La Méditerranée : plus chaude, plus salée, plus acide et en forte élévation – rapport
Le rapport annuel dresse un constat préoccupant d’une mer menacée par le dérèglement climatique, où les espèces invasives prolifèrent tandis que les espèces locales déclinent
Sous l’effet du dérèglement climatique mondial et de l’activité humaine, la partie orientale de la mer Méditerranée continue de se réchauffer, de devenir plus salée et plus acide, tandis que son niveau s’élève plus rapidement que la moyenne mondiale, modifiant en profondeur l’écologie de la région, selon le dernier rapport annuel de surveillance nationale, réalisé pour le compte des ministères de l’Énergie et de l’Environnement.
La couche supérieure de la mer se réchauffe de 0,05 °C par an, ce qui correspond aux projections du Groupe d’experts intergouvernemental sur l’évolution du climat (GIEC) des Nations unies (ONU), selon le rapport publié mercredi.
De 1992 à 2024, le niveau de la mer a augmenté de 15 centimètres. Avec une élévation de 4,7 millimètres par an, cette progression est plus rapide que la moyenne mondiale de 3,4 millimètres par an, ce qui accroît le risque d’inondations côtières catastrophiques lors des tempêtes.
Entre 1992 et 2024, le niveau de la mer a augmenté de 15 centimètres. Avec une élévation de 4,7 millimètres par an, la progression est plus rapide que la moyenne mondiale de 3,4 millimètres, ce qui accroît le risque d’inondations côtières lors des tempêtes.
L’acidification de l’eau de mer empêche certaines espèces, comme les palourdes et les coraux, de développer leur squelette (qui dépend du carbonate de calcium, un composé alcalin) et transforme la mer d’un puits de carbone en source d’émissions, aggravant ainsi la crise climatique et les risques d’événements météorologiques extrêmes.
Par ailleurs, la biodiversité méditerranéenne est de plus en plus bouleversée par l’arrivée d’espèces tropicales. Les espèces exotiques provenant de la mer Rouge représentent désormais 68 % de la faune à 40 mètres de profondeur, et 55 % à 80 mètres et au-delà. Le poisson-lion venimeux et les oursins à longues épines, autrefois cantonnés à Eilat, prolifèrent, tandis que des algues toxiques provoquent des nuisances récurrentes sur les plages du nord.
Pour la deuxième année consécutive, des espèces locales prisées, comme le rouget et la dorade rayée, étaient notablement absentes des filets de surveillance, vraisemblablement incapables de s’adapter au réchauffement des eaux.

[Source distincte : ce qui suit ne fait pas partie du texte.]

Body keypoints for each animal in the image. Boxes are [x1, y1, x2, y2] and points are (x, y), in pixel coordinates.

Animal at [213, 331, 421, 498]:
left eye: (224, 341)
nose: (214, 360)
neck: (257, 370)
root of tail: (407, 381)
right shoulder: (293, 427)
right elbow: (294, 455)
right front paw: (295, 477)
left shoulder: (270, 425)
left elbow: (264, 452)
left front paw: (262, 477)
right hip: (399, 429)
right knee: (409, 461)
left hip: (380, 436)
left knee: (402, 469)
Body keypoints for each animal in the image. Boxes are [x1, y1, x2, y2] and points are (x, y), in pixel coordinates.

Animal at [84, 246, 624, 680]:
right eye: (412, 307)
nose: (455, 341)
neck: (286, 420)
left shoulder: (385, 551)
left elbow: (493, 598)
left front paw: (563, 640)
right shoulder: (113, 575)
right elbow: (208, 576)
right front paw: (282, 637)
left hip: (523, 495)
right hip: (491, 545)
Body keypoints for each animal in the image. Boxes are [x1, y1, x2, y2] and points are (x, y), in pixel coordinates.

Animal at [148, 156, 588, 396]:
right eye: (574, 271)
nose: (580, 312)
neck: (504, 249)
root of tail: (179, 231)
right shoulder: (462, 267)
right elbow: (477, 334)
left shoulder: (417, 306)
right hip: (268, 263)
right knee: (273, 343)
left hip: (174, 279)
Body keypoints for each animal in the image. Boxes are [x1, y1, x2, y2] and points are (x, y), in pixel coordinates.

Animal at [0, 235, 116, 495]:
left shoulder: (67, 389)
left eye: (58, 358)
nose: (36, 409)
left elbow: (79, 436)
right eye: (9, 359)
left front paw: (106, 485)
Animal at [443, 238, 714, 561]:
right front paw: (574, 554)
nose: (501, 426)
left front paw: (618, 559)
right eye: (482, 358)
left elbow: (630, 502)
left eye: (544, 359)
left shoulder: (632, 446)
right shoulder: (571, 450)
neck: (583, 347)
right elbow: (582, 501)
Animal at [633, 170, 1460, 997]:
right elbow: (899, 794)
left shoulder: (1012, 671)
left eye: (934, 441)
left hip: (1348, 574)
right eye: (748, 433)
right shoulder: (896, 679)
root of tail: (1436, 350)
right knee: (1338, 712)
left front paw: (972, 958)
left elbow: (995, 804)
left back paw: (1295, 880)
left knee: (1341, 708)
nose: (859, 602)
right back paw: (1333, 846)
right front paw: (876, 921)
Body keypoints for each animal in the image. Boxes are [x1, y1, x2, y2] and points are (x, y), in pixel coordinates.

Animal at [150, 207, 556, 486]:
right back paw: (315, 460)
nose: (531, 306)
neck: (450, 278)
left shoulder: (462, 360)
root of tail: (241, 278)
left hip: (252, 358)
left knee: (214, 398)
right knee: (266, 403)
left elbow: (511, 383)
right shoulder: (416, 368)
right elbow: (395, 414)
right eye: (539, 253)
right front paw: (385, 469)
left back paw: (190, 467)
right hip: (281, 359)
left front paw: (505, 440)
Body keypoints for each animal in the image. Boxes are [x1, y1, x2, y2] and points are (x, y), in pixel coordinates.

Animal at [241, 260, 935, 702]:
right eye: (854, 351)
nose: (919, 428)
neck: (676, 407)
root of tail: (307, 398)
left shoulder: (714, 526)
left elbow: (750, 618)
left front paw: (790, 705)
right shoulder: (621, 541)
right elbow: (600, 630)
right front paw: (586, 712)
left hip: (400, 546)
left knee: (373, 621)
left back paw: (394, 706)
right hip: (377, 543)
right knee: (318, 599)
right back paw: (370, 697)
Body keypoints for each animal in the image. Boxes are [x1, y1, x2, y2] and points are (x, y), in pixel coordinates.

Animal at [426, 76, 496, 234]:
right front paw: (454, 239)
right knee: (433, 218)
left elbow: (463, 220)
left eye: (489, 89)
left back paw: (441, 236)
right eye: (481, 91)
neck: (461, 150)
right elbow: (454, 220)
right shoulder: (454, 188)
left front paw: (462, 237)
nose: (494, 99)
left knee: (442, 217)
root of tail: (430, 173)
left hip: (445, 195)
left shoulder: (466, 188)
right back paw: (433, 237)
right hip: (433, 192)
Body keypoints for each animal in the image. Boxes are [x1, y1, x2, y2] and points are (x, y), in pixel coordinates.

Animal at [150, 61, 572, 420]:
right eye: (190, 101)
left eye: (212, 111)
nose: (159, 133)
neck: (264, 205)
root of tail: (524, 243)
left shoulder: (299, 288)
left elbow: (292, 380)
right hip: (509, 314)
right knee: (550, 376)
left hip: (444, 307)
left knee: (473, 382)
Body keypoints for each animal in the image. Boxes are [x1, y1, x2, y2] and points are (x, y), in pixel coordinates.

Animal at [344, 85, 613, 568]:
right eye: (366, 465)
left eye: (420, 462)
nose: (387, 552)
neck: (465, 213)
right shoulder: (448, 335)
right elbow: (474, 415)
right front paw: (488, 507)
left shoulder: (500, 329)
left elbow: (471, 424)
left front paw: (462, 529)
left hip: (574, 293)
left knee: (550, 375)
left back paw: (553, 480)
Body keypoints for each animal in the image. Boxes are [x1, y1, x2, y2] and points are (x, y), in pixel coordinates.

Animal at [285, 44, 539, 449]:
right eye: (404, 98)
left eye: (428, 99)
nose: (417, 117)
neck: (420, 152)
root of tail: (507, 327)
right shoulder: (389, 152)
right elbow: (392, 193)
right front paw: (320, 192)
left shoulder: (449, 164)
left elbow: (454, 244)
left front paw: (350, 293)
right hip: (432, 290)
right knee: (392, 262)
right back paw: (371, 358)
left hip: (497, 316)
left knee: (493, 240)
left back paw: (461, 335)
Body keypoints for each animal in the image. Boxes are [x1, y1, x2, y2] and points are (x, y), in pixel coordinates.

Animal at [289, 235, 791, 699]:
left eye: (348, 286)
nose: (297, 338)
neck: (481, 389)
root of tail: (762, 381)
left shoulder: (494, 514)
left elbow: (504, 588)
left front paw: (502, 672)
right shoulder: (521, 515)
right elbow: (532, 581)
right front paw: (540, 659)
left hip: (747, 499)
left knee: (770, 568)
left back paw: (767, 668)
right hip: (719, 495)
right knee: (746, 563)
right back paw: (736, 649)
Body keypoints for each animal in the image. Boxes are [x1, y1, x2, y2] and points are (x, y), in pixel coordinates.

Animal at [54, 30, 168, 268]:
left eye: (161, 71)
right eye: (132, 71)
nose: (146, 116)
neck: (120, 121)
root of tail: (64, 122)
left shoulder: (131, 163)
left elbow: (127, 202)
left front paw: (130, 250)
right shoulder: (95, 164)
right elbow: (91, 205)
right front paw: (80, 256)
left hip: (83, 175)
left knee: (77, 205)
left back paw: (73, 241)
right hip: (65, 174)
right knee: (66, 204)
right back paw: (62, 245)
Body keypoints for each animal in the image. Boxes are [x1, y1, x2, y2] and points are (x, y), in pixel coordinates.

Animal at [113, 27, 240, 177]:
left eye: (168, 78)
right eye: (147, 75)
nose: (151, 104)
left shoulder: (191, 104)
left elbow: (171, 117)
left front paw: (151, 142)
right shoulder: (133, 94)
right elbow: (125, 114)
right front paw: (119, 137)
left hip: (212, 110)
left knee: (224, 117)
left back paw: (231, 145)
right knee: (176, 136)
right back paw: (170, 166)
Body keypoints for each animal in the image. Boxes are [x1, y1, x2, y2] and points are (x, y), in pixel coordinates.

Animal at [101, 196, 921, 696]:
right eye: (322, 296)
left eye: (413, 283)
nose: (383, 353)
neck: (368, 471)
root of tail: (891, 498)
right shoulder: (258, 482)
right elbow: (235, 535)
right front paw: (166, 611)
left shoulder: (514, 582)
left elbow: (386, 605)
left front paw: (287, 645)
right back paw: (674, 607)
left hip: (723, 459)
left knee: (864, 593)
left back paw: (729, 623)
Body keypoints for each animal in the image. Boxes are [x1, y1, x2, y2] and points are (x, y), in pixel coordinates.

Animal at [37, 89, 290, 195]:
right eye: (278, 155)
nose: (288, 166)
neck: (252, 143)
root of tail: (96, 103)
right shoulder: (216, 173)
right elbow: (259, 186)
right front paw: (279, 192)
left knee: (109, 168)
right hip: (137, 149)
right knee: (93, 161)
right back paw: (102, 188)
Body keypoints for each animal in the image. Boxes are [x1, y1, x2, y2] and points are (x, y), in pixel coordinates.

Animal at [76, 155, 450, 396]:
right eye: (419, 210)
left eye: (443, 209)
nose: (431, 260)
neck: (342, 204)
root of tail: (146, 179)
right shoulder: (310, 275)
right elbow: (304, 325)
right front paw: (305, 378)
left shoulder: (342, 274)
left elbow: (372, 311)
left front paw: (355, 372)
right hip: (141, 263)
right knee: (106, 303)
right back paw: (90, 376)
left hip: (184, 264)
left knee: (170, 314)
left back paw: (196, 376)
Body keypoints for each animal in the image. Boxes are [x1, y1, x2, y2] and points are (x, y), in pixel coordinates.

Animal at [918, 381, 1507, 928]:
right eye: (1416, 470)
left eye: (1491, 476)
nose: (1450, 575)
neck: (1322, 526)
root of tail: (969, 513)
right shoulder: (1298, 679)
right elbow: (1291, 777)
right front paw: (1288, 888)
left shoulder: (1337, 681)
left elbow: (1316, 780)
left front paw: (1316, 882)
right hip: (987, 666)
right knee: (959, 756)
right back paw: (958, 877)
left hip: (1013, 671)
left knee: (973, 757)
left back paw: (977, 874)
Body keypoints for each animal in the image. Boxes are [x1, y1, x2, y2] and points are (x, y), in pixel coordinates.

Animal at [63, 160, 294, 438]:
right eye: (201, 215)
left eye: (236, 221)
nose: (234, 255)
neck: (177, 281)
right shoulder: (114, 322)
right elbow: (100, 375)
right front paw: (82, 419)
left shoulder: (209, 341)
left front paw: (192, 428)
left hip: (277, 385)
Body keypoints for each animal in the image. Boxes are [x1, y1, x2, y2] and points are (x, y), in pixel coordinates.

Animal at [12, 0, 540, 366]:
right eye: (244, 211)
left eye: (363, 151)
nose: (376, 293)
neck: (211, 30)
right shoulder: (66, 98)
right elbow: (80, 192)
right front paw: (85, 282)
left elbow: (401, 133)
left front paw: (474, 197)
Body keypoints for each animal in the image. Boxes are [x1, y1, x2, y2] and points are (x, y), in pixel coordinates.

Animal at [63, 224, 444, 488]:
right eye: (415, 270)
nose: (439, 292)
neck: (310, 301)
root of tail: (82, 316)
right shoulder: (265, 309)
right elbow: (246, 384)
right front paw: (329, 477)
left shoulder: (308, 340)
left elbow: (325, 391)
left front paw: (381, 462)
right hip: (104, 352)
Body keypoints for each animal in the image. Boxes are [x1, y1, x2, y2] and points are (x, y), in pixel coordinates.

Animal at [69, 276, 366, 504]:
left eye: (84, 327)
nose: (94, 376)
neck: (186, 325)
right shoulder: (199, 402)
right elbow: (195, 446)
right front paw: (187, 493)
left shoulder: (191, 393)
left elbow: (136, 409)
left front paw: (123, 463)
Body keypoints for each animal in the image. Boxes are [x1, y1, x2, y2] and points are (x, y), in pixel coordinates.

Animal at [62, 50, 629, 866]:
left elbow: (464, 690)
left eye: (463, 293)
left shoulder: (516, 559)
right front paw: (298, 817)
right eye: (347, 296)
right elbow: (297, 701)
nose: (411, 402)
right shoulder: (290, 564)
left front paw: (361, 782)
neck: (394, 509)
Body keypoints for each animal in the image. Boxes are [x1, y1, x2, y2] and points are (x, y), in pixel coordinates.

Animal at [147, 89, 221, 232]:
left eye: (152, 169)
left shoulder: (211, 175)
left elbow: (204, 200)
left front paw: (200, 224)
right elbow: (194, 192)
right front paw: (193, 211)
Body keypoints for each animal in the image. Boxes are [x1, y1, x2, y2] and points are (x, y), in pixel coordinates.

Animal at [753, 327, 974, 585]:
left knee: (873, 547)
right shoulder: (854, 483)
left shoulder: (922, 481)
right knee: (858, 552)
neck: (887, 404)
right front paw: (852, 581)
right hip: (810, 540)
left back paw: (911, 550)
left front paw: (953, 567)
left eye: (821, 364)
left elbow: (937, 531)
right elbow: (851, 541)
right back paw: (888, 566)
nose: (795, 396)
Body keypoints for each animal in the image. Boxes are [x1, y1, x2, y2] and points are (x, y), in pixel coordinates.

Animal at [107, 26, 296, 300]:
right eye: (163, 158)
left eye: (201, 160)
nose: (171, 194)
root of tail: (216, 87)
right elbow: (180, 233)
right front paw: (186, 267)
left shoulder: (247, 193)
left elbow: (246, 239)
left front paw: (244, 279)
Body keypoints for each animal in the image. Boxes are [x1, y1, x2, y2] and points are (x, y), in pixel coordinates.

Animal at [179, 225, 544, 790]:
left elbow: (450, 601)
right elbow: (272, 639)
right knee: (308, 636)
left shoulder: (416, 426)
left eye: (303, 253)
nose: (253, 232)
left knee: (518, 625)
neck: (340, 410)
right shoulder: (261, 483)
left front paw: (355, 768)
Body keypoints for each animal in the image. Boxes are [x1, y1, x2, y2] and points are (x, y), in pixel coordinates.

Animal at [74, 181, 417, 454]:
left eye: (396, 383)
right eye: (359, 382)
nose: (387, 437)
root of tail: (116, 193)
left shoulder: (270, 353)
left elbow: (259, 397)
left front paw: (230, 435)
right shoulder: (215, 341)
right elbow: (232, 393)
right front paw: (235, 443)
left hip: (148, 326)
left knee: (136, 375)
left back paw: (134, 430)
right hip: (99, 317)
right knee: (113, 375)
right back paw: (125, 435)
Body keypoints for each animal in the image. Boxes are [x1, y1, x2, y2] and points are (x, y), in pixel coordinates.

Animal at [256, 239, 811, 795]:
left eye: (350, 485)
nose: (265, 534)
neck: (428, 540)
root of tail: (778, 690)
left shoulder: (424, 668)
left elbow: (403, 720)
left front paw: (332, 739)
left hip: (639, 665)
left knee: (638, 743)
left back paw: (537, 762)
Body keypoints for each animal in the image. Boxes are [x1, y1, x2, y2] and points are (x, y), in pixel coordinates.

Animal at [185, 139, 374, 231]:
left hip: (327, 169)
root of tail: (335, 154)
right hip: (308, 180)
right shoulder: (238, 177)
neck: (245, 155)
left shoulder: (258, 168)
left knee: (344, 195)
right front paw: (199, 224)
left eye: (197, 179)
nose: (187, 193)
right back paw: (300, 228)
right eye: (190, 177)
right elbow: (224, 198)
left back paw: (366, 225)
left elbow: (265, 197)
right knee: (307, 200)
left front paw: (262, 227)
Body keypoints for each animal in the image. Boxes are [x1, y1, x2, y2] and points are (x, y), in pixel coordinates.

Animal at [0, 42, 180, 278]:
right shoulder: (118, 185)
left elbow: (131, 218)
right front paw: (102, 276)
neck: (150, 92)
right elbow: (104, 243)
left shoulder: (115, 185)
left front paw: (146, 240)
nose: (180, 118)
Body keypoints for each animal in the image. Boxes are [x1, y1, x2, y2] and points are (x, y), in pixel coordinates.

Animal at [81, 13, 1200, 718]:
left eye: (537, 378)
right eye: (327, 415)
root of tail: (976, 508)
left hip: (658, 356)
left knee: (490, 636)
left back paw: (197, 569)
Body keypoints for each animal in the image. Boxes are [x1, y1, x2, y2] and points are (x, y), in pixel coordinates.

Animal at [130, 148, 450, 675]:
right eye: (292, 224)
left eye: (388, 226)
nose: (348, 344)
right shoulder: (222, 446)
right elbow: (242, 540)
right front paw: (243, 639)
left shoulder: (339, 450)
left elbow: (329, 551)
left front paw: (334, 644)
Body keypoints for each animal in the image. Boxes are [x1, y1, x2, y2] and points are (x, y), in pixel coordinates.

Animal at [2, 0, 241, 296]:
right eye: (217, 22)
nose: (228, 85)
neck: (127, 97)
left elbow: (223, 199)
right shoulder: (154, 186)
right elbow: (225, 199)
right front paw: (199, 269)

La pollution continue par ailleurs de peser sur les côtes israéliennes, souligne le rapport.
Pas moins de 75 % des poissons échantillonnés en 2024, l’année couverte par l’étude, dépassaient la norme européenne stricte relative au mercure pour la consommation. Parmi eux figuraient la dorade blanche et le poisson-soldat commun. Alors que la dépollution des sols à la source, sur l’ancien site d’Electrochemical Industries à Akko, est en cours, la restauration des eaux souterraines n’a pas encore débuté, ce qui laisse présager une contamination persistante pour plusieurs années.
Les cours d’eau côtiers présentent toujours des concentrations élevées d’engrais et d’eaux usées, et certains continuent de subir des mortalités massives de poissons. Ce phénomène survient lorsque le ruissellement d’engrais déclenche des proliférations d’algues microscopiques qui épuisent l’oxygène disponible.
Par ailleurs, les niveaux d’arsenic ont fortement augmenté à la marina de Tel Aviv, au port HaYovel au sud d’Ashdod et dans le ruisseau Lachish, qui se jette dans la mer à Ashdod, pour des raisons encore inconnues des chercheurs.
Une pollution à l’argent a également été détectée au port de Haïfa et dans les marinas du centre, notamment à Hadera et Herzliya.
Le plastique reste le principal polluant des plages. Neuf des dix tortues marines examinées avaient du plastique dans leur organisme, avec plus de 100 objets recensés dans leur système digestif.
Contrairement à la Méditerranée, où les déchets sont composés à 90 % de sacs et d’emballages en plastique, les fonds marins d’Eilat, sur la mer Rouge, sont principalement jonchés d’équipements de navigation et de pêche, tels que des cordages, des structures métalliques et des blocs de béton.
Alon Zask, directeur général de l’Israel Oceanographic and Limnological Research, qui a mené cette étude pour le compte des ministères de l’Énergie et de l’Environnement, a souligné dans un communiqué la nécessité « d’investir dans une surveillance scientifique continue afin de préserver la résilience de l’environnement marin en Israël et de maintenir la capacité à faire face aux défis à venir », dans un contexte d’accélération du dérèglement climatique et d’intensification des pressions humaines.